## Aim of the exercise
Once you have found the line with "por tipo de projeto" in the records below, retype it and every line after it to the end exactly, with no pictures and nothing more.

Record set START

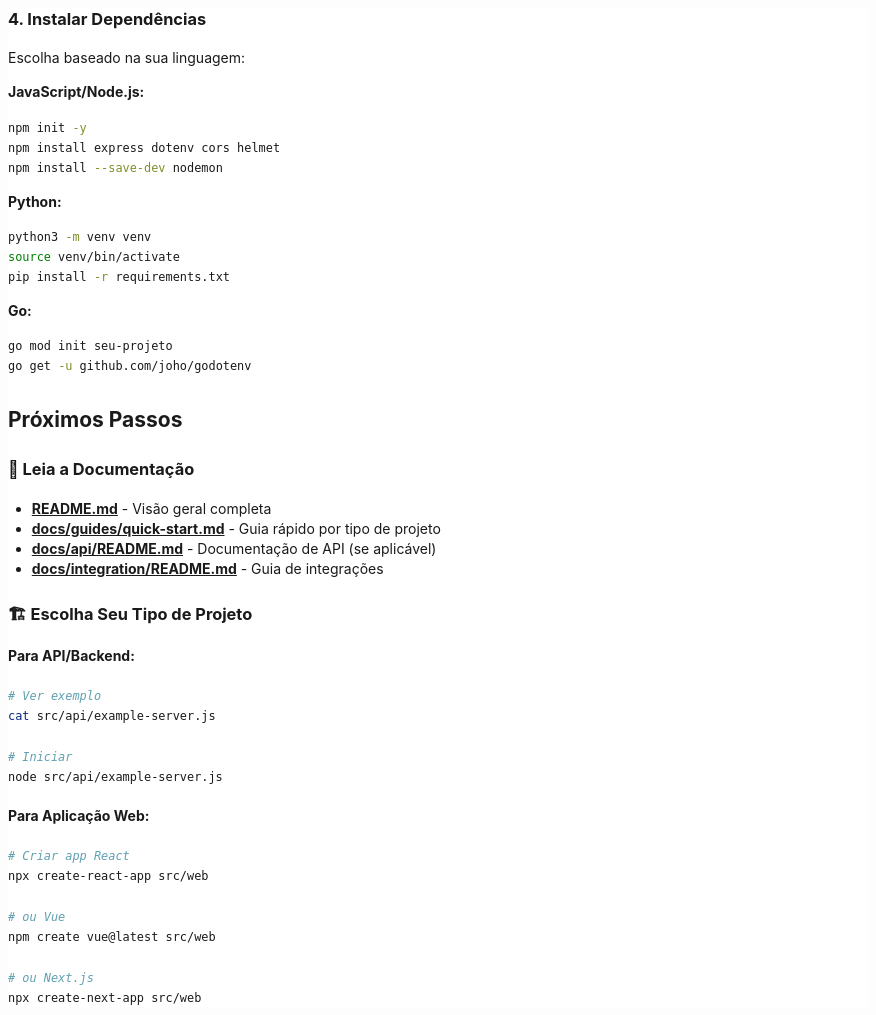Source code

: ### 4. Instalar Dependências

Escolha baseado na sua linguagem:

**JavaScript/Node.js:**
```bash
npm init -y
npm install express dotenv cors helmet
npm install --save-dev nodemon
```

**Python:**
```bash
python3 -m venv venv
source venv/bin/activate
pip install -r requirements.txt
```

**Go:**
```bash
go mod init seu-projeto
go get -u github.com/joho/godotenv
```

## Próximos Passos

### 📖 Leia a Documentação

- **[README.md](README.md)** - Visão geral completa
- **[docs/guides/quick-start.md](docs/guides/quick-start.md)** - Guia rápido por tipo de projeto
- **[docs/api/README.md](docs/api/README.md)** - Documentação de API (se aplicável)
- **[docs/integration/README.md](docs/integration/README.md)** - Guia de integrações

### 🏗️ Escolha Seu Tipo de Projeto

#### Para API/Backend:
```bash
# Ver exemplo
cat src/api/example-server.js

# Iniciar
node src/api/example-server.js
```

#### Para Aplicação Web:
```bash
# Criar app React
npx create-react-app src/web

# ou Vue
npm create vue@latest src/web

# ou Next.js
npx create-next-app src/web
```
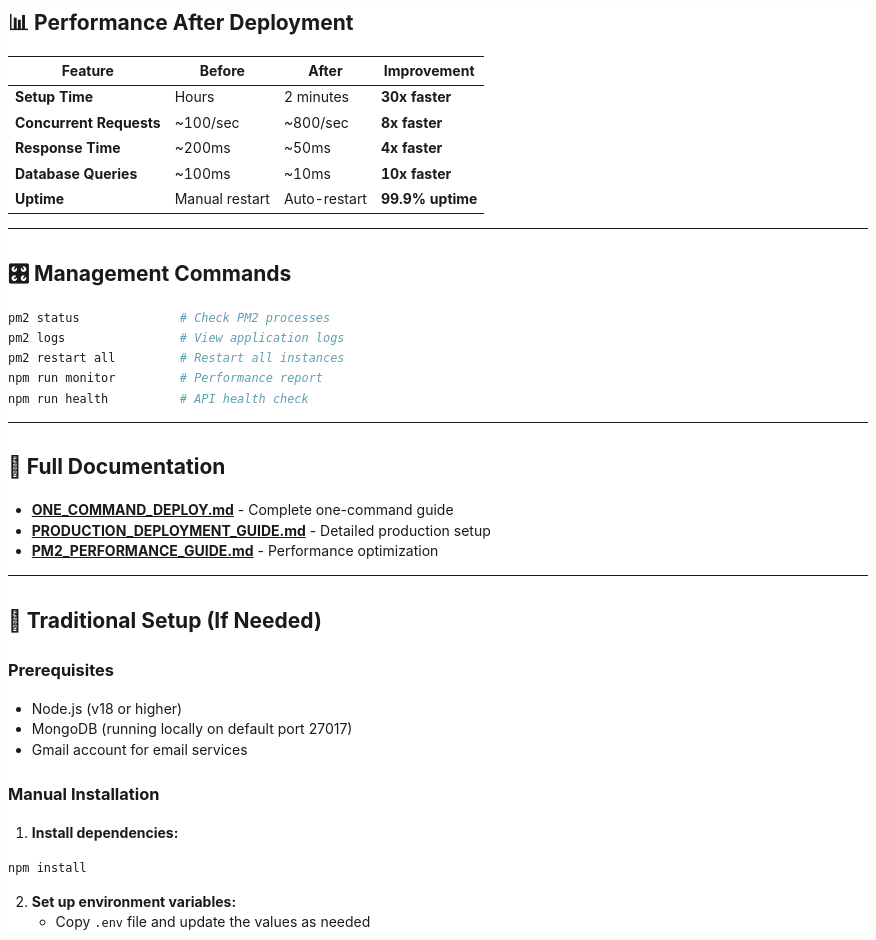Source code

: 
## 📊 **Performance After Deployment**

| Feature | Before | After | Improvement |
|---------|--------|-------|-------------|
| **Setup Time** | Hours | 2 minutes | **30x faster** |
| **Concurrent Requests** | ~100/sec | ~800/sec | **8x faster** |
| **Response Time** | ~200ms | ~50ms | **4x faster** |
| **Database Queries** | ~100ms | ~10ms | **10x faster** |
| **Uptime** | Manual restart | Auto-restart | **99.9% uptime** |

---

## 🎛️ **Management Commands**

```bash
pm2 status              # Check PM2 processes
pm2 logs                # View application logs
pm2 restart all         # Restart all instances
npm run monitor         # Performance report
npm run health          # API health check
```

---

## 📖 **Full Documentation**

- **[ONE_COMMAND_DEPLOY.md](ONE_COMMAND_DEPLOY.md)** - Complete one-command guide
- **[PRODUCTION_DEPLOYMENT_GUIDE.md](PRODUCTION_DEPLOYMENT_GUIDE.md)** - Detailed production setup
- **[PM2_PERFORMANCE_GUIDE.md](PM2_PERFORMANCE_GUIDE.md)** - Performance optimization

---

## 🔧 **Traditional Setup (If Needed)**

### Prerequisites

- Node.js (v18 or higher)
- MongoDB (running locally on default port 27017)
- Gmail account for email services

### Manual Installation

1. **Install dependencies:**
```bash
npm install
```

2. **Set up environment variables:**
   - Copy `.env` file and update the values as needed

Record set END

## Task answer
- **[docs/guides/quick-start.md](docs/guides/quick-start.md)** - Guia rápido por tipo de projeto
- **[docs/api/README.md](docs/api/README.md)** - Documentação de API (se aplicável)
- **[docs/integration/README.md](docs/integration/README.md)** - Guia de integrações

### 🏗️ Escolha Seu Tipo de Projeto

#### Para API/Backend:
```bash
# Ver exemplo
cat src/api/example-server.js

# Iniciar
node src/api/example-server.js
```

#### Para Aplicação Web:
```bash
# Criar app React
npx create-react-app src/web

# ou Vue
npm create vue@latest src/web

# ou Next.js
npx create-next-app src/web
```
Source code

: 
## 📊 **Performance After Deployment**

| Feature | Before | After | Improvement |
|---------|--------|-------|-------------|
| **Setup Time** | Hours | 2 minutes | **30x faster** |
| **Concurrent Requests** | ~100/sec | ~800/sec | **8x faster** |
| **Response Time** | ~200ms | ~50ms | **4x faster** |
| **Database Queries** | ~100ms | ~10ms | **10x faster** |
| **Uptime** | Manual restart | Auto-restart | **99.9% uptime** |

---

## 🎛️ **Management Commands**

```bash
pm2 status              # Check PM2 processes
pm2 logs                # View application logs
pm2 restart all         # Restart all instances
npm run monitor         # Performance report
npm run health          # API health check
```

---

## 📖 **Full Documentation**

- **[ONE_COMMAND_DEPLOY.md](ONE_COMMAND_DEPLOY.md)** - Complete one-command guide
- **[PRODUCTION_DEPLOYMENT_GUIDE.md](PRODUCTION_DEPLOYMENT_GUIDE.md)** - Detailed production setup
- **[PM2_PERFORMANCE_GUIDE.md](PM2_PERFORMANCE_GUIDE.md)** - Performance optimization

---

## 🔧 **Traditional Setup (If Needed)**

### Prerequisites

- Node.js (v18 or higher)
- MongoDB (running locally on default port 27017)
- Gmail account for email services

### Manual Installation

1. **Install dependencies:**
```bash
npm install
```

2. **Set up environment variables:**
   - Copy `.env` file and update the values as needed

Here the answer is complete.